The Maternal Embryonic Leucine Zipper Kinase (MELK) gene is overexpressed in many cancers and has been pursued as a promising therapeutic target in multiple cancer types. But last week researchers from Cold Spring Harbor Laboratory (CSHL) reported in eLife that MELK is not required for cancer growth.
According to Jason Sheltzer, CSHL Fellow, and his colleagues the discrepancy with previous findings results from inherent flaws in the scientific techniques that have been used to link MELK to cancer. "Our study is a good illustration of the self-correcting nature of science," he adds.
Over the past few years, Sheltzer and his team have been performing genomic analyses on tumors surgically removed from cancer patients. The goal has been to identify genes whose activity levels are correlated with low patient survival rates. The researchers then planned to use CRISPR to eliminate the genes from different cancer cell lines one at a time to see if they could kill the cells.
This is where MELK comes in. "Like other labs, we found that MELK tended to be very highly expressed in patients who did not survive very long," Sheltzer says.
Because so many previous studies using a variety of other methods had shown that MELK was essential for cancer cells, Sheltzer believed that his team could use the gene as a positive control in their CRISPR experiments. "We thought we would eliminate MELK and show that it killed cancer cells. Then we could know that our CRISPR techniques were working," Sheltzer says. "But, to our great surprise, the cancer cells didn't die. They just didn't care."

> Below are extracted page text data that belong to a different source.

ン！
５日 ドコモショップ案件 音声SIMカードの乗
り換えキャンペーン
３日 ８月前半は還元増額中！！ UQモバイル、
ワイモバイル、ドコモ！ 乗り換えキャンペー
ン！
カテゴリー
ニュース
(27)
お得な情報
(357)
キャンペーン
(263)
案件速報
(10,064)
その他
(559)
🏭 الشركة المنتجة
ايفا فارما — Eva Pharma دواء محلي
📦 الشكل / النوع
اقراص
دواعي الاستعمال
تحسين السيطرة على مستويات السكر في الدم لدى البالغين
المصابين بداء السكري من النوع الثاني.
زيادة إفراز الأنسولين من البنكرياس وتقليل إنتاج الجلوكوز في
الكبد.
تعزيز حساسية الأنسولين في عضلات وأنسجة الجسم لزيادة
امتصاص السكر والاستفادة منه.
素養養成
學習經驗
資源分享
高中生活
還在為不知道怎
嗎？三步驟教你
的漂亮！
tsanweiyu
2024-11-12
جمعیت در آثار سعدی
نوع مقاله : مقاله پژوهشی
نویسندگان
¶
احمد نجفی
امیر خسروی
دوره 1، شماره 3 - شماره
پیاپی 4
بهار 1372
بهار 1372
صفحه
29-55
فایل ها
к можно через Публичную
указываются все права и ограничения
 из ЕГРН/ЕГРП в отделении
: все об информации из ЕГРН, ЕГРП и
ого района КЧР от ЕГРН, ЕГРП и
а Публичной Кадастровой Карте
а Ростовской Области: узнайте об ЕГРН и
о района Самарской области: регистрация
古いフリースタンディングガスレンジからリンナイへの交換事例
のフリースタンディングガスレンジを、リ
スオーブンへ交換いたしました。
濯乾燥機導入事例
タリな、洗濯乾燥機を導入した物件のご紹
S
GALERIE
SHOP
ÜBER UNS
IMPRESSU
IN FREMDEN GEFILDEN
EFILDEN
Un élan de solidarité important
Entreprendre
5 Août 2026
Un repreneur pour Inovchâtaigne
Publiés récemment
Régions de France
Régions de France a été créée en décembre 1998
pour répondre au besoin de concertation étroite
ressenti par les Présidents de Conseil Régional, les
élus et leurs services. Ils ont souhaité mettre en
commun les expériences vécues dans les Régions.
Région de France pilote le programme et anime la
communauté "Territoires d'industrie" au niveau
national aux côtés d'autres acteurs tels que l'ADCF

The researchers then performed several experiments to ensure the CRISPR technique was working. "We eventually had to conclude that our technique was fine," Sheltzer says. "Rather, it was the previous findings about MELK's role in cancer that were incorrect."
"We think that this might be a common problem," Sheltzer adds. "There are likely other genes like MELK out there and we're going to use CRISPR to find them."
Image: The growth of human colon cancer cells (raised in culture) is unaffected by the MELK gene. Top row: untreated cells; bottom row: cells treated with a MELK inhibitor drug. Left two columns, control cells; right two columns, cells in which MELK gene has been knocked out. CSHL researchers conclude that MELK is not involved in cancer proliferation. Image courtesy of Sheltzer Lab, CSHL.